- [DESCRIPTION OF THE TASK]: From the entries below, extract every line that includes the word "format".

BEGIN

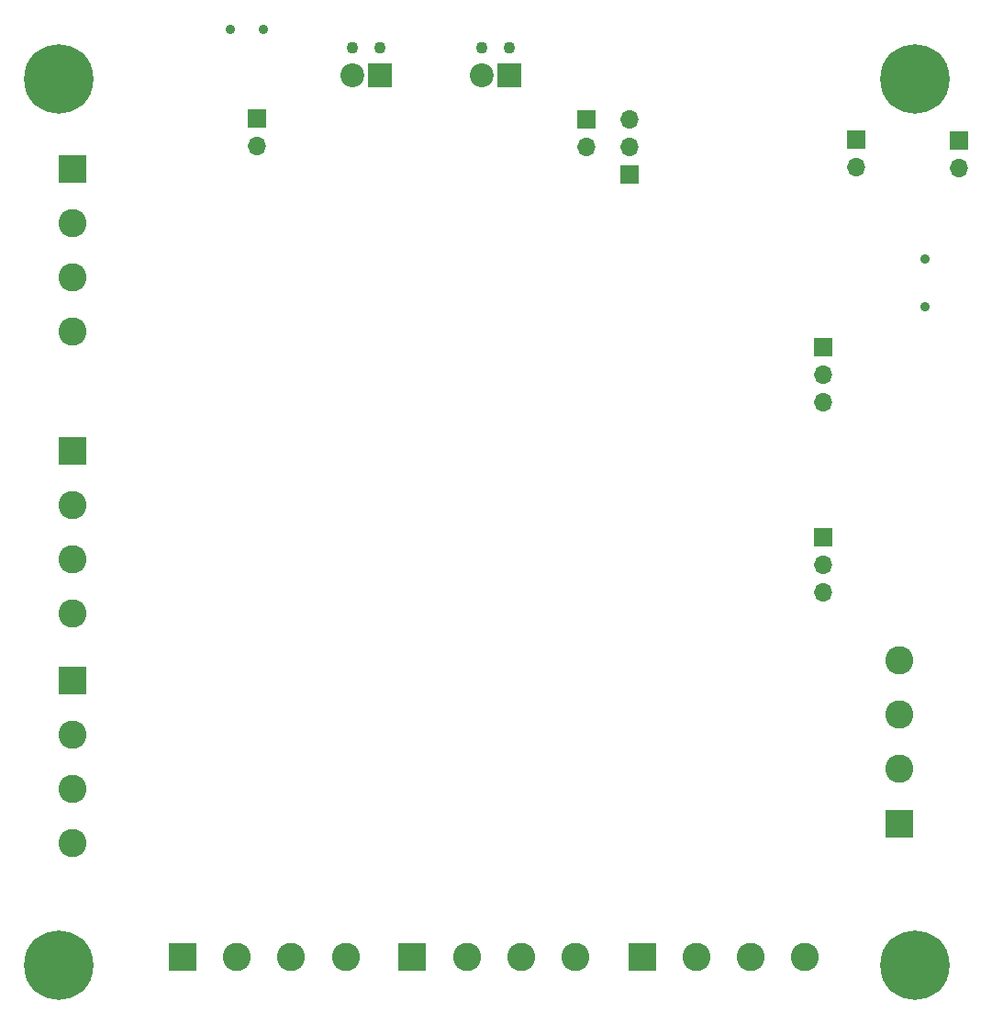
<source format=gbr>
%TF.GenerationSoftware,KiCad,Pcbnew,7.0.7*%
%TF.CreationDate,2024-06-15T17:22:07-05:00*%
%TF.ProjectId,Rev2.2,52657632-2e32-42e6-9b69-6361645f7063,rev?*%
%TF.SameCoordinates,Original*%
%TF.FileFunction,Soldermask,Bot*%
%TF.FilePolarity,Negative*%
%FSLAX46Y46*%
G04 Gerber Fmt 4.6, Leading zero omitted, Abs format (unit mm)*
G04 Created by KiCad (PCBNEW 7.0.7) date 2024-06-15 17:22:07*
%MOMM*%
%LPD*%
G01*
G04 APERTURE LIST*
%ADD10R,2.600000X2.600000*%
%ADD11C,2.600000*%
%ADD12C,0.900000*%
%ADD13C,0.800000*%
%ADD14C,6.400000*%
%ADD15R,1.700000X1.700000*%
%ADD16O,1.700000X1.700000*%
%ADD17C,1.100000*%
%ADD18R,2.200000X2.200000*%
%ADD19C,2.200000*%
G04 APERTURE END LIST*
D10*
%TO.C,J13*%
X108675000Y-98825000D03*
D11*
X108675000Y-103825000D03*
X108675000Y-108825000D03*
X108675000Y-113825000D03*
%TD*%
D12*
%TO.C,J6*%
X187375000Y-85500000D03*
X187375000Y-81100000D03*
%TD*%
D13*
%TO.C,H4*%
X184000000Y-64500000D03*
X184702944Y-62802944D03*
X184702944Y-66197056D03*
X186400000Y-62100000D03*
D14*
X186400000Y-64500000D03*
D13*
X186400000Y-66900000D03*
X188097056Y-62802944D03*
X188097056Y-66197056D03*
X188800000Y-64500000D03*
%TD*%
D15*
%TO.C,J12*%
X190500000Y-70226000D03*
D16*
X190500000Y-72766000D03*
%TD*%
D17*
%TO.C,J2*%
X137050000Y-61685000D03*
X134510000Y-61685000D03*
D18*
X137050000Y-64225000D03*
D19*
X134510000Y-64225000D03*
%TD*%
D10*
%TO.C,J7*%
X108750000Y-72850000D03*
D11*
X108750000Y-77850000D03*
X108750000Y-82850000D03*
X108750000Y-87850000D03*
%TD*%
D10*
%TO.C,J16*%
X108675000Y-119950000D03*
D11*
X108675000Y-124950000D03*
X108675000Y-129950000D03*
X108675000Y-134950000D03*
%TD*%
D13*
%TO.C,H1*%
X105000000Y-64500000D03*
X105702944Y-62802944D03*
X105702944Y-66197056D03*
X107400000Y-62100000D03*
D14*
X107400000Y-64500000D03*
D13*
X107400000Y-66900000D03*
X109097056Y-62802944D03*
X109097056Y-66197056D03*
X109800000Y-64500000D03*
%TD*%
%TO.C,H2*%
X105000000Y-146200000D03*
X105702944Y-144502944D03*
X105702944Y-147897056D03*
X107400000Y-143800000D03*
D14*
X107400000Y-146200000D03*
D13*
X107400000Y-148600000D03*
X109097056Y-144502944D03*
X109097056Y-147897056D03*
X109800000Y-146200000D03*
%TD*%
D10*
%TO.C,J9*%
X161275000Y-145475000D03*
D11*
X166275000Y-145475000D03*
X171275000Y-145475000D03*
X176275000Y-145475000D03*
%TD*%
D15*
%TO.C,J3*%
X156125000Y-68250000D03*
D16*
X156125000Y-70790000D03*
%TD*%
D15*
%TO.C,J11*%
X180975000Y-70104000D03*
D16*
X180975000Y-72644000D03*
%TD*%
D10*
%TO.C,J18*%
X118900000Y-145455000D03*
D11*
X123900000Y-145455000D03*
X128900000Y-145455000D03*
X133900000Y-145455000D03*
%TD*%
D10*
%TO.C,J8*%
X185030000Y-133150000D03*
D11*
X185030000Y-128150000D03*
X185030000Y-123150000D03*
X185030000Y-118150000D03*
%TD*%
D15*
%TO.C,J1*%
X125700000Y-68150000D03*
D16*
X125700000Y-70690000D03*
%TD*%
D15*
%TO.C,J15*%
X177950000Y-89270000D03*
D16*
X177950000Y-91810000D03*
X177950000Y-94350000D03*
%TD*%
D15*
%TO.C,J5*%
X160075000Y-73325000D03*
D16*
X160075000Y-70785000D03*
X160075000Y-68245000D03*
%TD*%
D10*
%TO.C,J17*%
X140075000Y-145475000D03*
D11*
X145075000Y-145475000D03*
X150075000Y-145475000D03*
X155075000Y-145475000D03*
%TD*%
D17*
%TO.C,J4*%
X148970000Y-61685000D03*
X146430000Y-61685000D03*
D18*
X148970000Y-64225000D03*
D19*
X146430000Y-64225000D03*
%TD*%
D13*
%TO.C,H3*%
X184000000Y-146200000D03*
X184702944Y-144502944D03*
X184702944Y-147897056D03*
X186400000Y-143800000D03*
D14*
X186400000Y-146200000D03*
D13*
X186400000Y-148600000D03*
X188097056Y-144502944D03*
X188097056Y-147897056D03*
X188800000Y-146200000D03*
%TD*%
D12*
%TO.C,SW3*%
X126300000Y-59945000D03*
X123300000Y-59945000D03*
%TD*%
D15*
%TO.C,J10*%
X177950000Y-106770000D03*
D16*
X177950000Y-109310000D03*
X177950000Y-111850000D03*
%TD*%
M02*

</source>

END

- [TASK RESULT]:
<source format=gbr>
G04 Gerber Fmt 4.6, Leading zero omitted, Abs format (unit mm)*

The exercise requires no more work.